I am new to python and data science, and I am currently working on a project that is based on a very large dataframe, with 75 columns. I am doing some data exploration and I would like to check for possible correlations between the columns. For smaller dataframes I know I could use pandas plotting.scatter_matrix() on the dataframe in order to do so. However, in my case this produces a 75x75 matrix -- and I can't even visualize the individual plots.
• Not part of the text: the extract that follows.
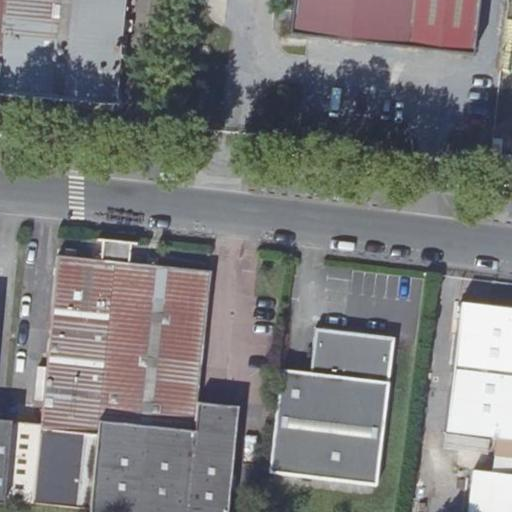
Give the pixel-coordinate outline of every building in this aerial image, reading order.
[(4,0),(0,52),(0,92),(35,97),(115,105),(124,0),(4,0)] [(293,0),(290,36),(472,59),(479,0),(293,0)] [(365,150),(381,152),(381,142),(367,140),(365,150)] [(10,425),(3,502),(89,510),(98,423),(115,241),(101,239),(99,260),(72,257),(62,256),(55,256),(44,369),(41,402),(39,428),(10,425)] [(115,241),(98,423),(194,432),(197,406),(197,403),(208,292),(210,271),(204,270),(130,263),(132,242),(115,241)] [(63,249),(62,256),(72,257),(73,250),(63,249)] [(511,415),(511,310),(459,304),(448,408),(511,415)] [(282,369),(269,472),(375,485),(393,339),(318,330),(313,374),(282,369)] [(41,402),(44,369),(37,368),(34,401),(41,402)] [(98,423),(89,510),(88,511),(226,511),(237,407),(227,406),(227,409),(197,406),(194,432),(98,423)]
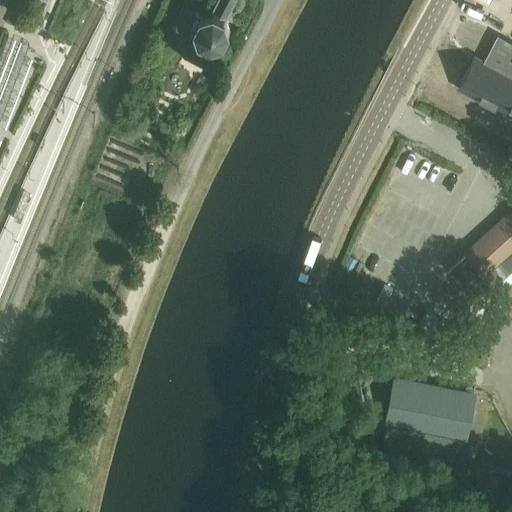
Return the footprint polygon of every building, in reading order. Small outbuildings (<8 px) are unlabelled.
[(209,64),(210,47),(227,44),(233,31),(225,15),(233,0),(219,0),(214,9),(199,13),(199,14),(184,6),(175,22),(175,28),(181,49),(185,54),(205,64),(209,64)] [(26,48),(28,42),(19,39),(0,85),(0,124),(12,129),(43,55),(26,48)] [(496,67),(475,56),(459,87),(505,111),(511,97),(511,46),(511,45),(501,65),(496,67)] [(0,152),(4,154),(12,135),(0,129),(0,152)] [(464,283),(480,268),(481,269),(511,239),(511,210),(466,253),(450,268),(464,283)] [(473,395),(396,380),(388,419),(466,434),(473,395)]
An alternative would be creating lists of 5 columns and using scatter_matrix multiple times, but this method would produce too many scatter matrices. For instance, with 15 columns this would be:
import pandas as pd
df = pd.read_csv('dataset.csv')
list1 = [df.iloc[:, i] for i in range(5)]
list2 = [df.iloc[:, i+5] for i in range(5)]
list3 = [df.iloc[:, i+10] for i in range(5)]
pd.plotting.scatter_matrix(df_acoes[list1])
pd.plotting.scatter_matrix(df_acoes[list2])
pd.plotting.scatter_matrix(df_acoes[list3])
In order to use this same method with 75 columns, I'd have to go on until list15
. This looks very inefficient. I wonder if there would be a better way to explore correlations in my dataset.
The problem here is to a lesser extend the technical part. The production of the plots (in number 5625) will take quite a long time. Additionally, the plots will take a bit of memory.
So I would ask a few questions to get around the problems:
If the plots are really useful, You could produce them by your own and stick them together, or wait until the function is ready.